Yu Hua las am 23.Juli 2012 im Literaturhaus zu Kiel
Musikalisch läutete das Gastland China bereits am 7.Juli 2012 das Schleswig-Holstein Musikfestival ein und mit der Lesung von Yu Hua begann nun am 23.Juli 2012 auch der Literatursommer mit dem Schwerpunkt China.
Yu Hua, der zu den wenig bekannten und modernen Schriftstellern außerhalb seines Landes zählt, kam in Begleitung seines Übersetzers Prof. Kautz, um aus seinem jüngsten in deutscher Sprache erschienenen Roman "Brüder" zu lesen.
Nach einigen einleitenden Sätzen durch den Gastgeber Dr. Sandfuchs übernahm Prof. Kautz die Moderation, um Yu Hua vorzustellen. Der etwas über 50 jahre alte Gast erzählte über sein Leben, über den Wandel in China und wie er eine Karriere vom Zahnarzt zum Schriftsteller bewältigte. Im Gespräch der beiden zeigte sich recht schnell, dass es sich um ein
eingespieltes Team handelte, da Yu Hua sich bei der Auswahl der Textstellen gänzlich auf seinen Übersetzer verließ.

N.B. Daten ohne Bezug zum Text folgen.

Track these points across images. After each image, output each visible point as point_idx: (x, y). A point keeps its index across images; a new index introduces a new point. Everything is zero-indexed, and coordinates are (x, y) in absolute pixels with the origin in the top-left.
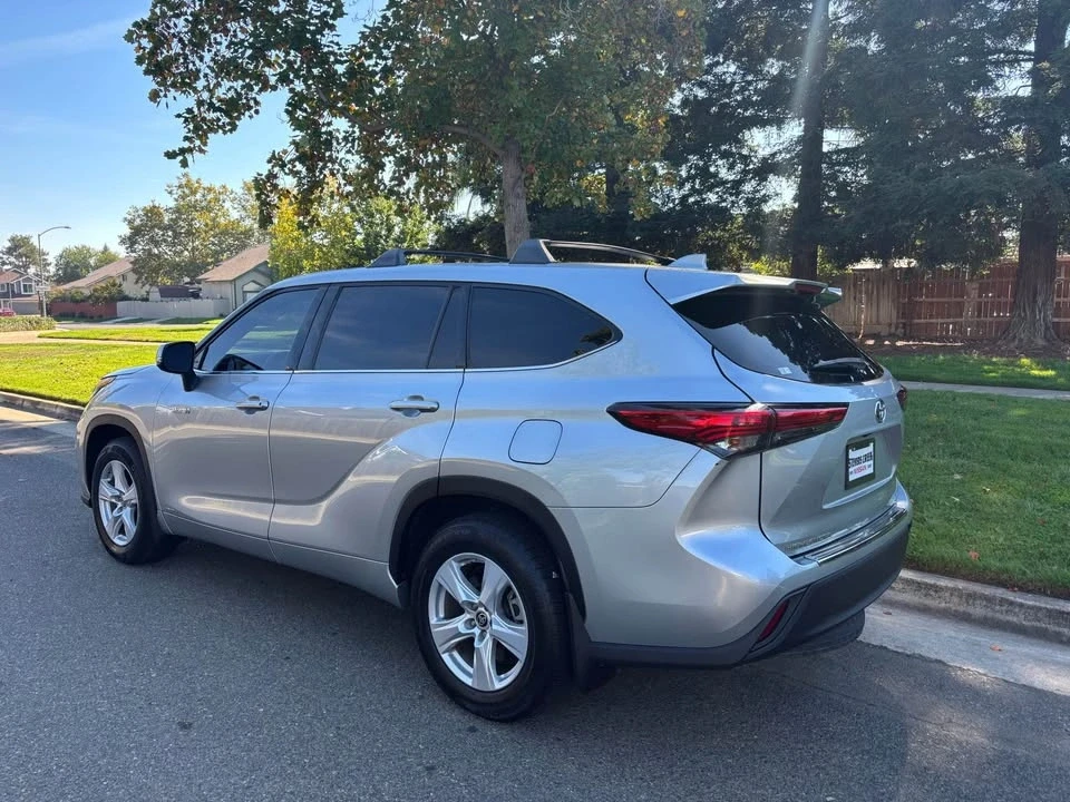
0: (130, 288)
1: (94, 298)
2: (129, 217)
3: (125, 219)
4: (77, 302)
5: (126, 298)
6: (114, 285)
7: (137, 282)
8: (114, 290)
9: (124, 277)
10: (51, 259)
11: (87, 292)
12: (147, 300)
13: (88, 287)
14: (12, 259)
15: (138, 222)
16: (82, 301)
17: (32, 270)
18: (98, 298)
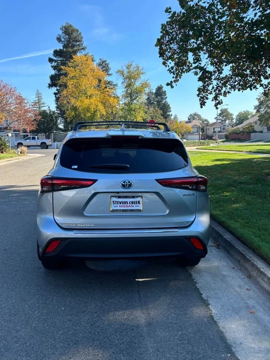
0: (257, 128)
1: (243, 132)
2: (258, 97)
3: (257, 99)
4: (237, 134)
5: (255, 132)
6: (251, 126)
7: (260, 125)
8: (251, 128)
9: (256, 123)
10: (234, 117)
11: (241, 130)
12: (262, 132)
13: (242, 127)
14: (221, 118)
15: (262, 99)
16: (239, 133)
17: (227, 122)
18: (244, 132)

Letzterer versprach an diesem warmen Sommertag das zahlreich erschienene Publikum mit humorvollen Passagen für ihr Kommen zu belohnen.
Yu Hua eilte dann mit einem rasanten Tempo durch die Lesetexte, das den Zuhörern der Atem verschlug, während Prof. Kautz weniger ruhelos mit angenehm betonter Stimme die deutschen Texte vortrug, die um ein mehrfaches länger als der Originaltext wirkten. Wie versprochen standen im Mittelpunkt die lebenslustigen Seiten des Romans, in dem es um zwei Brüder geht, die verschiedener nicht sein können. Der eine lebt sein Leben und scheint vom Pech verfolgt zu sein, der andere ist charmant und gewitzt und möchte am chinesischen Aufschwung teilhaben und ist sich für keinen Job zu schade.

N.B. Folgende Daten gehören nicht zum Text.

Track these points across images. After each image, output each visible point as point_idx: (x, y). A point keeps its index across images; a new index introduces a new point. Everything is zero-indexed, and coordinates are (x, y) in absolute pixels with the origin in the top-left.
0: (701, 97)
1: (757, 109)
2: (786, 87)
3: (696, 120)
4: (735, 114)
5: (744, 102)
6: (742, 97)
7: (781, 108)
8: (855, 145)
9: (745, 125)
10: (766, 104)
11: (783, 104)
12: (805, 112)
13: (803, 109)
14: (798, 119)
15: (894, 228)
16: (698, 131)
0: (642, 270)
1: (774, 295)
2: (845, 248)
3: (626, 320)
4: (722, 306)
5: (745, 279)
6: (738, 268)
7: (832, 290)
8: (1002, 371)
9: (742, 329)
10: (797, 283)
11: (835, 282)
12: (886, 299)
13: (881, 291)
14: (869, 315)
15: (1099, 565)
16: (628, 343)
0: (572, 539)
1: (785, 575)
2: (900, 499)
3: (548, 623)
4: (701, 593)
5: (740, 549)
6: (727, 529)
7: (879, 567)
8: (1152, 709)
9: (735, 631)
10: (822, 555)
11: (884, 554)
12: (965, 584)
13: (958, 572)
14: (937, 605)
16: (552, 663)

Die tragisch bis komischen Lesestellen, die unterschiedlichste Facetten der Kulturrevolution und des bis heute andauernden Wirtschaftsrausches aufzeigten, gaben dem Übersetzer die Möglichkeit, etwas über die Entwicklung Chinas zu erzählen und das Publikum im Anschluss Aspekte aus dem Buch aufgreifen zu lassen, um Yu Hua Fragen zu stellen, die den Gast zu der Feststellung kommen ließen, dass das deutsche Publikum stark von seiner geteilten Vergangenheit geprägt ist und sich immer wieder nach Verboten erkundigt, so u.a. auch warum sein Essayband "China in zehn Wörter", das ab Herbst 2012 erhältlich sein wird, bislang nicht in seinem Heimatland verlegt wurde.
Ein würdiges Abschlusswort bildete die Äußerung einer Zuhörerin, die mit großer Begeisterung anmerkte, wie detailliert die Schilderung der zwei Brüder abgelaufen sei und damit ein überzeugendes Bild vom Leben in China für das deutsche Publikum gegeben hätte.
Im Anschluss an den gut zweistündigen Abend gab es für die Zuhörer die Möglichkeit, ein Buch signieren und im persönlichen Gespräch mit Yu Hua und Prof. Kautz den Abend ausklingen zu lassen.